Philip Hobsbaum, who was a mentor figure to a group of promising young Northern Irish poets that included Derek Mahon and Michael Longley, identified Heaney’s poetic potential when Heaney was at school in Belfast. This coterie of fellow poets was vital for the young Heaney, who honed his craft by submitting early poems to the rigorous criticism of Hobsbaum and the others. Heaney has commented that the greatest thing he gained from his association with this group was their advice to trust and articulate the formative experiences of his rural Derry childhood (“Seamus Heaney”: Poetry Foundation, 2013). Mahon and Longley attempted to do something similar, preferring to comment on the trauma and tragedy of contemporary Ireland from observation of ostensibly rural scenes. Critic Neil Astley has identified this adherence to simple personal experience as a defining feature of late 20th century poetry, which celebrates “human and spiritual values instead of mirroring cultural fragmentation” (Introduction to Staying Alive, 2002).
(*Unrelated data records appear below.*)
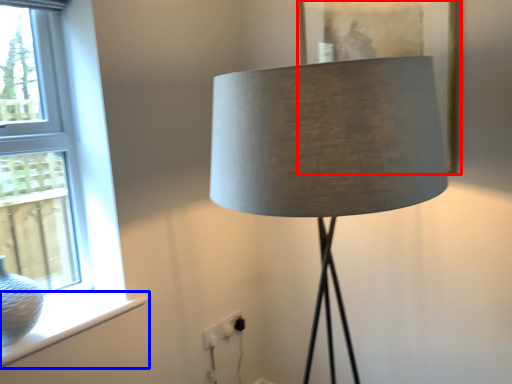
Question: Which point is further to the camera, picture frame (highlighted by a red box) or window sill (highlighted by a blue box)?

Choices:
 (A) picture frame
 (B) window sill

Answer: (A)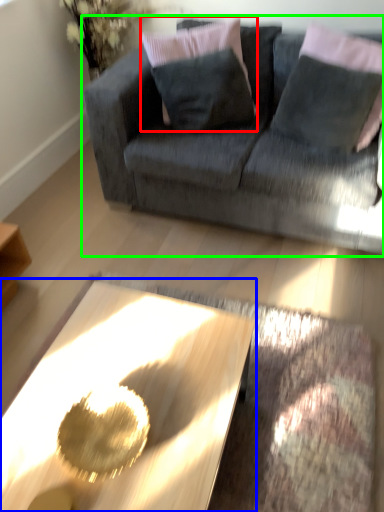
Question: Which object is the farthest from pillow (highlighted by a red box)? Choose among these: coffee table (highlighted by a blue box) or studio couch (highlighted by a green box).

Choices:
 (A) coffee table
 (B) studio couch

Answer: (A)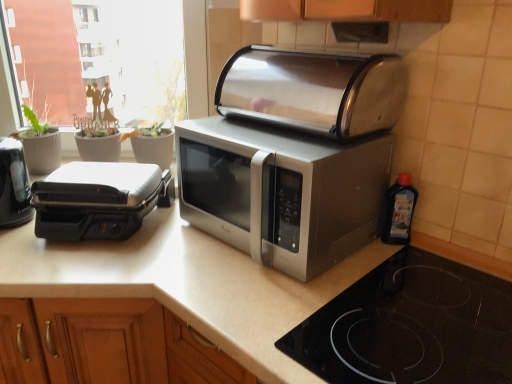
Where is `free location above satin silver microwave at center (from a real-world perspective)`? This screenshot has height=384, width=512. free location above satin silver microwave at center (from a real-world perspective) is located at coordinates point(265,134).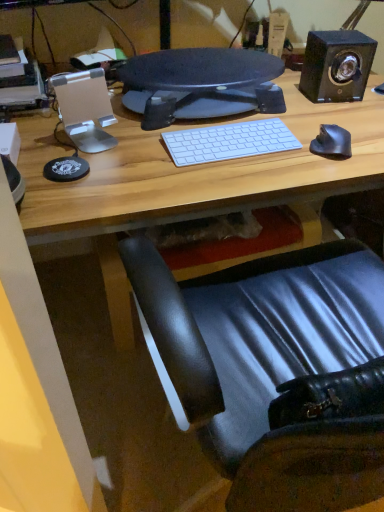
Locate an element on the screen. Image resolution: width=384 pixels, height=512 pixels. free space to the right of white matte keyboard at center is located at coordinates (314, 150).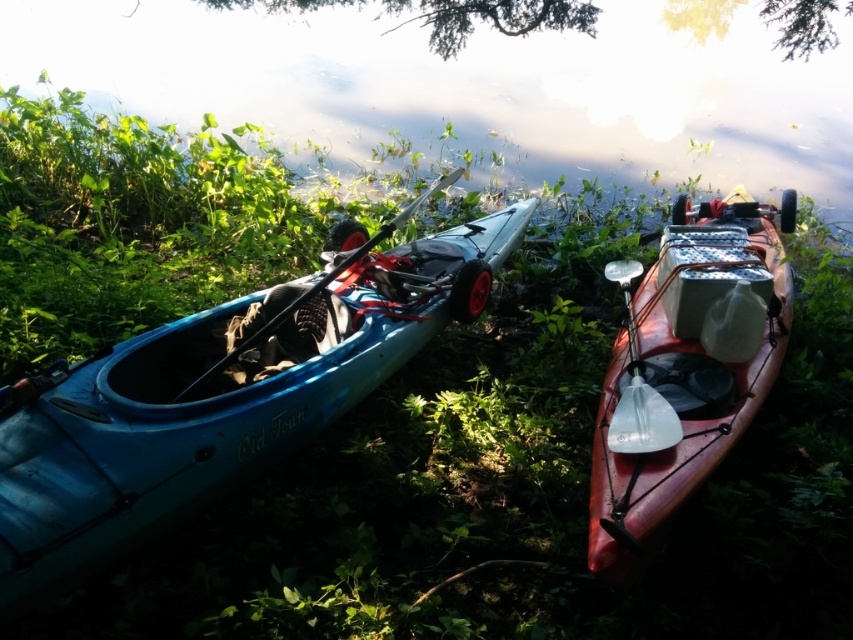
The image size is (853, 640). Describe the element at coordinates (218, 396) in the screenshot. I see `blue plastic kayak at left` at that location.

Consider the image. Measure the distance between point (467, 268) and camera.

Point (467, 268) is 9.91 feet from camera.

Identify the location of blue plastic kayak at left. click(x=218, y=396).

Who is higher up, blue plastic kayak at left or matte black paddle at center?

Positioned higher is matte black paddle at center.

Is blue plastic kayak at left thinner than matte black paddle at center?

No, blue plastic kayak at left is not thinner than matte black paddle at center.

Does point (523, 228) lie behind point (263, 333)?

That is True.

Identify the location of blue plastic kayak at left. (218, 396).

Describe the element at coordinates (218, 396) in the screenshot. Image resolution: width=853 pixels, height=640 pixels. I see `blue plastic kayak at left` at that location.

Describe the element at coordinates (218, 396) in the screenshot. I see `blue plastic kayak at left` at that location.

In order to click on blue plastic kayak at left in this screenshot , I will do `click(218, 396)`.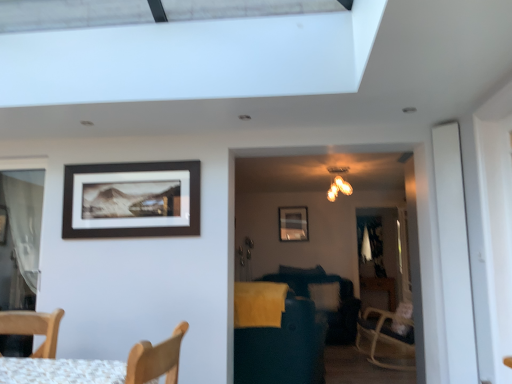
Find the location of `blank space situated above matte black picture frame at upper center, which ranks as the 1th picture frame in right-to-left order (from a real-world perspective)`. blank space situated above matte black picture frame at upper center, which ranks as the 1th picture frame in right-to-left order (from a real-world perspective) is located at coordinates click(298, 201).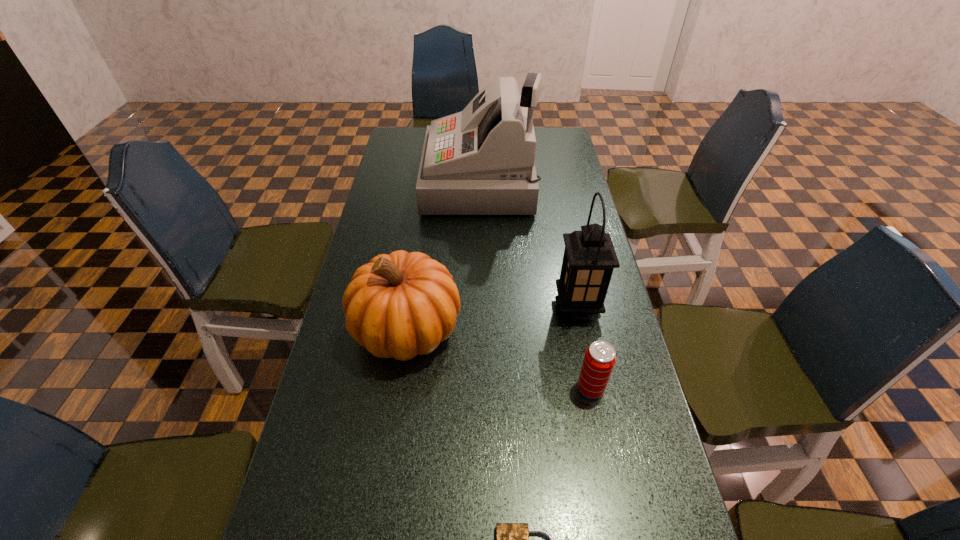
The height and width of the screenshot is (540, 960). I want to click on vacant space located on the back of the soda can, so click(578, 327).

Find the location of a particular element. object that is at the far edge is located at coordinates (481, 161).

You are a GUI agent. You are given a task and a screenshot of the screen. Output one action in this format:
    pyautogui.click(x=<x>, y=<y>)
    Task: Click on the object located in the left edge section of the desktop
    This screenshot has width=960, height=540.
    Given the screenshot: What is the action you would take?
    pyautogui.click(x=403, y=304)

Find the location of `lantern that is at the right edge`. lantern that is at the right edge is located at coordinates (589, 259).

Identify the location of soda can positioned at the right edge. Image resolution: width=960 pixels, height=540 pixels. (599, 360).

The height and width of the screenshot is (540, 960). I want to click on vacant space at the left edge of the desktop, so click(416, 202).

In the image, there is a desktop. Where is `vacant area at the right edge`? The height and width of the screenshot is (540, 960). vacant area at the right edge is located at coordinates (569, 367).

Find the location of a particular element. This screenshot has width=960, height=540. free space between the second shortest object and the farthest object is located at coordinates (536, 285).

The image size is (960, 540). I want to click on free point between the lantern and the pumpkin, so click(x=492, y=318).

This screenshot has height=540, width=960. In order to click on free space between the second shortest object and the second tallest object in this screenshot , I will do `click(584, 347)`.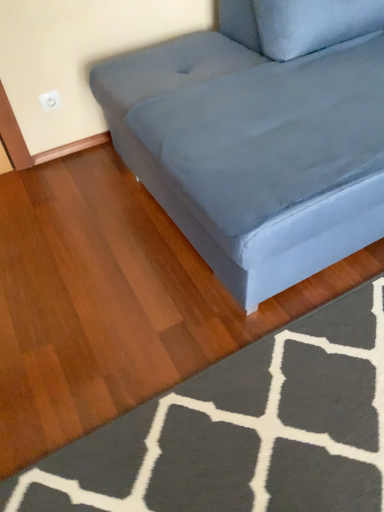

This period of poetry also featured a preference for taking as subject matter the natural world rather than mechanization, urban life, or popular culture. For instance, Ted Hughes, Seamus Heaney’s English contemporary and friend, returned time and again to animals and nature as the sources of his poetic inspiration. Writing about rural themes could make Heaney appear conservative, but his clear discomfort with his inexpressive community, as shown in “Mid-Term Break” and in the title of the collection Death of a Naturalist, make it clear that his work does not idealize rural life. Rather, Heaney remained skeptical of pastoral poetry, drawing a distinction between a younger naïve self who simply observed nature, and the older self who tries to draw meaning from the experience. Heaney cannot be categorized as a poet of rural withdrawal; he wrote in a context of engagement with the real world with all its violence and complexity, nowhere more so than in Northern Ireland during the period of the Troubles.
In the 1920s, after a protracted Irish War of Independence against the UK and a Civil War between forces for and against the Anglo-Irish Treaty that ended the War of Independence, Ireland cemented Home Rule for the Republic, with Dublin as its capital. A somewhat arbitrary border was created, keeping the North of the island in British hands and leaving the Catholics who lived there as a largely impoverished minority in a Protestant-run state ruled from London. Sectarian tensions rose in the ensuing decades, and in mid-1960s Ireland, when Heaney was living in Belfast and writing Death of a Naturalist, the Protestant and Catholic factions were coming into increasingly more violent conflict over the future of Northern Ireland.
In many ways, the hardships of the rural community to which the Heaneys belonged transcended issues of religion, nationalism, and ethnicity, and were rooted instead in the harsh conditions of trying to make a living out of the soil. Farmers continued to use old fashioned methods, plowing the land by spade, as Heaney recalls in the poem “Digging.” Tremendous emphasis was placed on physical endurance, work, and a stoic attitude that could resist exhaustion and keep performing practical tasks with accuracy and skill. By contrast, a facility with words and academic prowess was not highly valued, so when Heaney began to show this type of promise, he would to an extent have been cutting himself off from the tradition of his farming father and the strong inarticulate men like “Big Jim Evans” who appear in “Mid-Term Break.” The distance from the family home to St Columb’s College, where Heaney was sent on a scholarship to study, would have represented the gap between father and son in terms of education and outlook on life. Yet the physical return home prompted by the death of his younger brother is also a metaphorical return to his roots.
The history of rural life is inextricably linked to the soil and what it can produce. In later collections, Heaney used the soil as a metaphor to trace history back far beyond his own family. By the time he wrote the collection North in 1975, he was reaching back into medieval times and even prehistory for his subject matter, as if he was searching for the roots of the violence that plagued Northern Ireland.